Deepfake video detection: YOLO-Face convolution recurrent approach
Author(s) -
Aya Abdelsalam Ismail,
Marwa S. Elpeltagy,
Mervat S. Zaki,
Kamal A. ElDahshan
Publication year - 2021
Publication title -
peerj. computer science
Language(s) - English
Resource type - Journals
SCImago Journal Rank - 0.806
H-Index - 24
ISSN - 2376-5992
DOI - 10.7717/peerj-cs.730
Subject(s) - computer science , convolution (computer science) , artificial intelligence , frame (networking) , face (sociological concept) , convolutional neural network , precision and recall , pattern recognition (psychology) , detector , computer vision , artificial neural network , telecommunications , social science , sociology
Recently, the deepfake techniques for swapping faces have been spreading, allowing easy creation of hyper-realistic fake videos.
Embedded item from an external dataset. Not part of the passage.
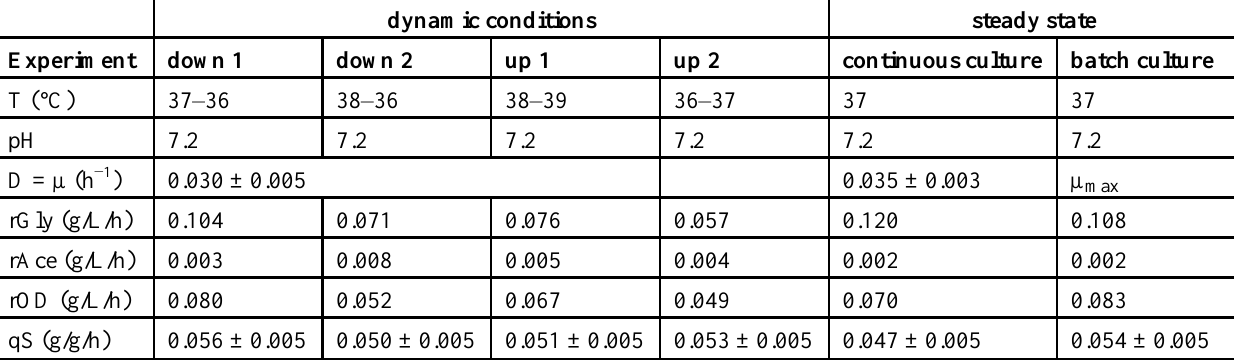
Table 1. Comparison of the different process modes for the verification of the dynamic experiments. The specific substrate uptake rates of dynamic ramps, steady state continuous conditions and batch results were compared with the same pH value, in the optimum temperature range and with comparabe dilution rates. In accordance with the three- dimensional ramp representations, for better overview, the volumetric rates are also included in each case. Investigating the specifc substrate uptake rates, ANOVA results revealed that no significant difference was obtained among the dynamic experiments and the steady state continuous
Detecting the authenticity of a video has become increasingly critical because of the potential negative impact on the world. Here, a new project is introduced; You Only Look Once Convolution Recurrent Neural Networks (YOLO-CRNNs), to detect deepfake videos. The YOLO-Face detector detects face regions from each frame in the video, whereas a fine-tuned EfficientNet-B5 is used to extract the spatial features of these faces. These features are fed as a batch of input sequences into a Bidirectional Long Short-Term Memory (Bi-LSTM), to extract the temporal features. The new scheme is then evaluated on a new large-scale dataset; CelebDF-FaceForencics++ (c23), based on a combination of two popular datasets; FaceForencies++ (c23) and Celeb-DF. It achieves an Area Under the Receiver Operating Characteristic Curve (AUROC) 89.35% score, 89.38% accuracy, 83.15% recall, 85.55% precision, and 84.33% F1-measure for pasting data approach. The experimental analysis approves the superiority of the proposed method compared to the state-of-the-art methods.